Assignment —
Your task is to show every line in the listing below that includes "приложении".

*** Begin section ***

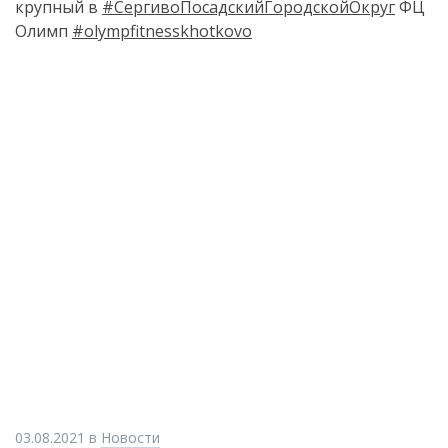
крупный в
#СергивоПосадскийГородскойОкруг
ФЦ
Олимп
#olympfitnesskhotkovo
03.08.2021
в
Новости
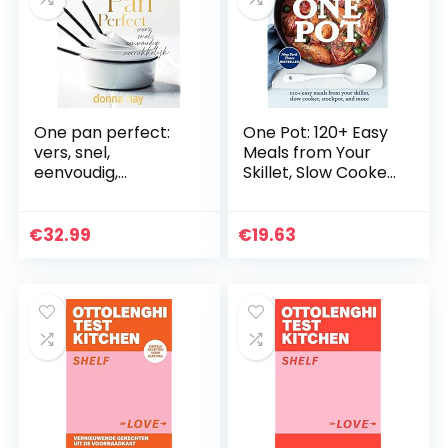
One pan perfect:
One Pot: 120+ Easy
vers, snel,
Meals from Your
eenvoudig,
Skillet, Slow Cooker,
verrukkelijk
Stockpot, and More
€
32.99
€
19.63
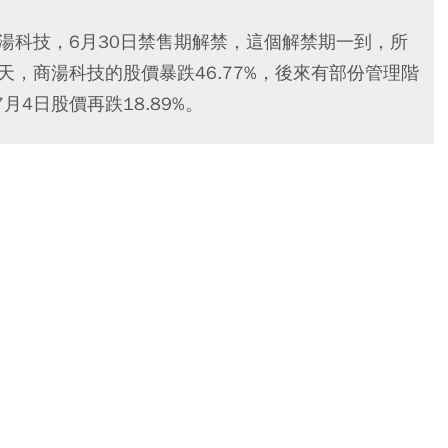
湯科技，6月30日禁售期解禁，這個解禁期一到，所
天，商湯科技的股價暴跌46.77%，後來有部份管理階
4日股價再跌18.89%。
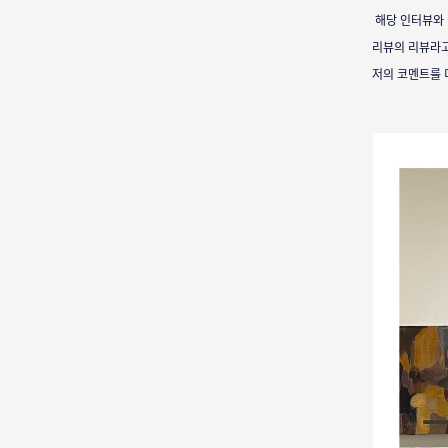
해당 인터뷰와 
리뷰의 리뷰라고
저의 코멘트를 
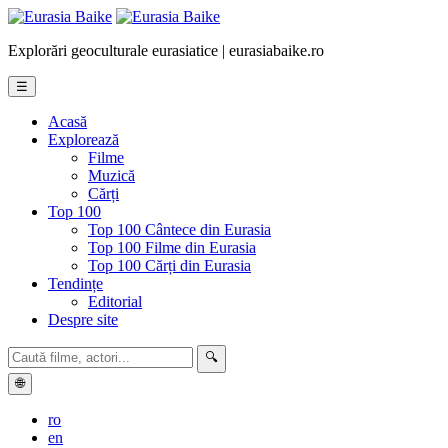
Explorări geoculturale eurasiatice | eurasiabaike.ro
☰
Acasă
Explorează
Filme
Muzică
Cărți
Top 100
Top 100 Cântece din Eurasia
Top 100 Filme din Eurasia
Top 100 Cărți din Eurasia
Tendințe
Editorial
Despre site
🔍
🌐
ro
en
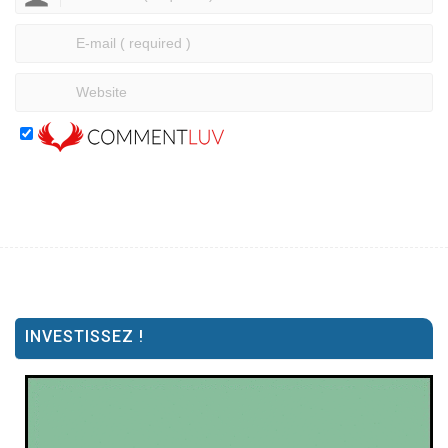
INVESTISSEZ !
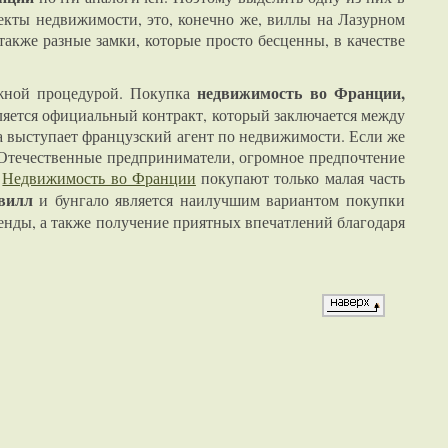
ъекты недвижимости, это, конечно же, виллы на Лазурном
также разные замки, которые просто бесценны, в качестве
недвижимость
во
Франции,
ожной процедурой. Покупка
ляется официальный контракт, который заключается между
ка выступает французский агент по недвижимости. Если же
. Отечественные предприниматели, огромное предпочтение
.
Недвижимость во Франции
покупают только малая часть
вилл
и бунгало является наилучшим вариантом покупки
енды, а также получение приятных впечатлений благодаря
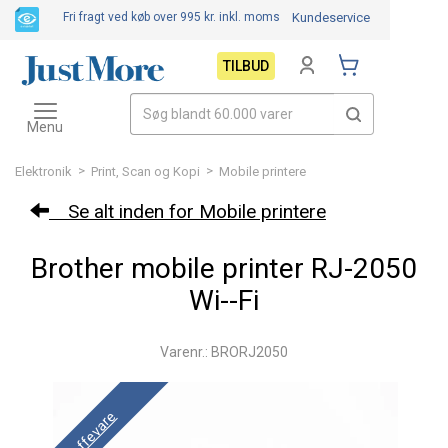
Fri fragt ved køb over 995 kr.
inkl. moms
Kundeservice
TILBUD
Toggle
navigation
Menu
>
>
Elektronik
Print, Scan og Kopi
Mobile printere
Se alt inden for Mobile printere
Brother mobile printer RJ-2050
Wi--Fi
Varenr.: BRORJ2050
Skaffevare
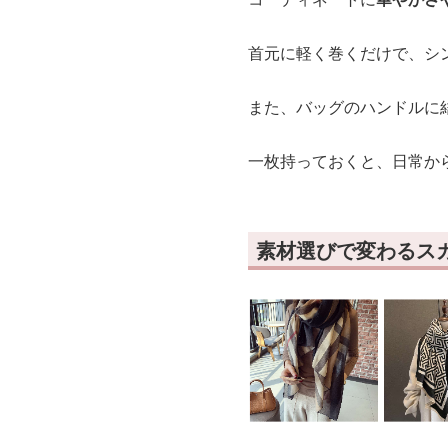
首元に軽く巻くだけで、シ
また、バッグのハンドルに
一枚持っておくと、日常か
素材選びで変わるス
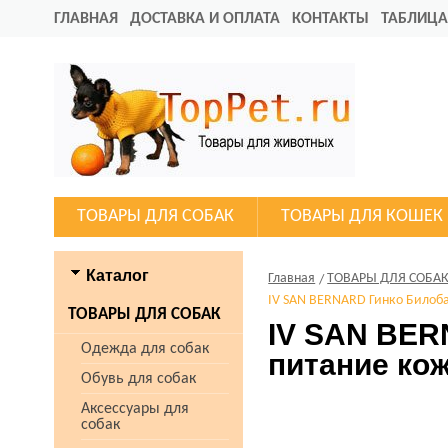
ГЛАВНАЯ
ДОСТАВКА И ОПЛАТА
КОНТАКТЫ
ТАБЛИЦА
ТОВАРЫ ДЛЯ СОБАК
ТОВАРЫ ДЛЯ КОШЕК
Каталог
Главная
ТОВАРЫ ДЛЯ СОБА
IV SAN BERNARD Гинко Билоба
ТОВАРЫ ДЛЯ СОБАК
IV SAN BER
Одежда для собак
питание кож
Обувь для собак
Аксессуары для
собак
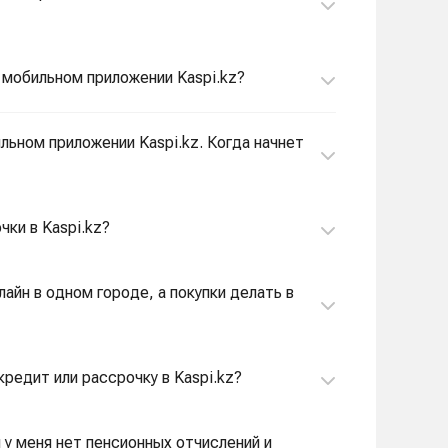
в мобильном приложении Kaspi.kz?
ильном приложении Kaspi.kz. Когда начнет
чки в Kaspi.kz?
лайн в одном городе, а покупки делать в
кредит или рассрочку в Kaspi.kz?
и у меня нет пенсионных отчислений и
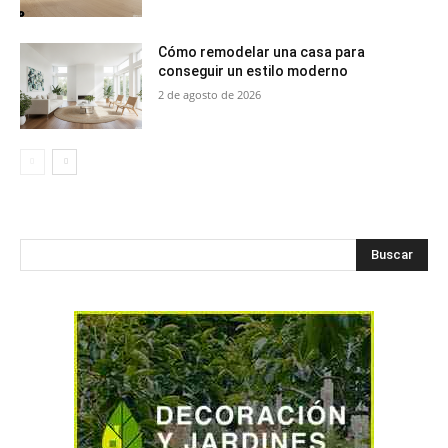
Cómo remodelar una casa para
conseguir un estilo moderno
2 de agosto de 2026
Buscar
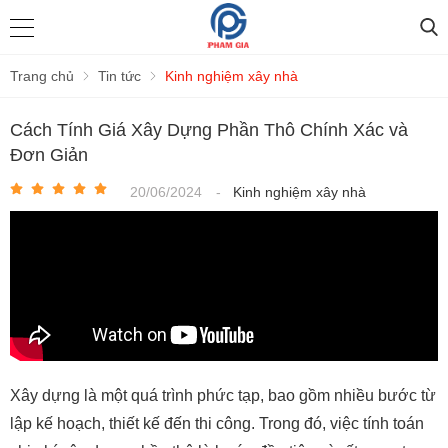
Trang chủ
Tin tức
Kinh nghiệm xây nhà
Cách Tính Giá Xây Dựng Phần Thô Chính Xác và
Đơn Giản
20/06/2024
-
Kinh nghiệm xây nhà
Xây dựng là một quá trình phức tạp, bao gồm nhiều bước từ
lập kế hoạch, thiết kế đến thi công. Trong đó, việc tính toán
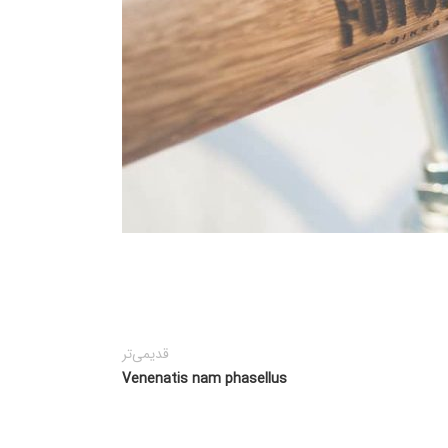
قدیمی‌تر
Venenatis nam phasellus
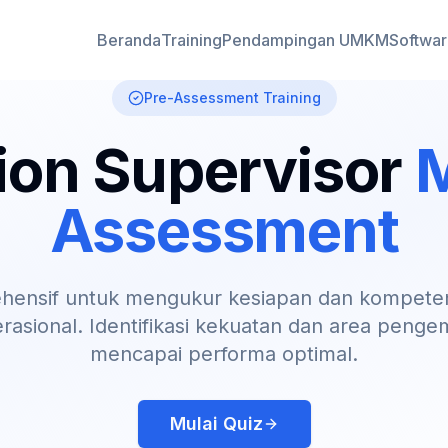
Beranda
Training
Pendampingan UMKM
Softwa
Pre-Assessment Training
ion Supervisor
Assessment
ehensif untuk mengukur kesiapan dan kompeten
erasional. Identifikasi kekuatan dan area peng
mencapai performa optimal.
Mulai Quiz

*** End section ***

Task answer —
в мобильном приложении Kaspi.kz?
ильном приложении Kaspi.kz. Когда начнет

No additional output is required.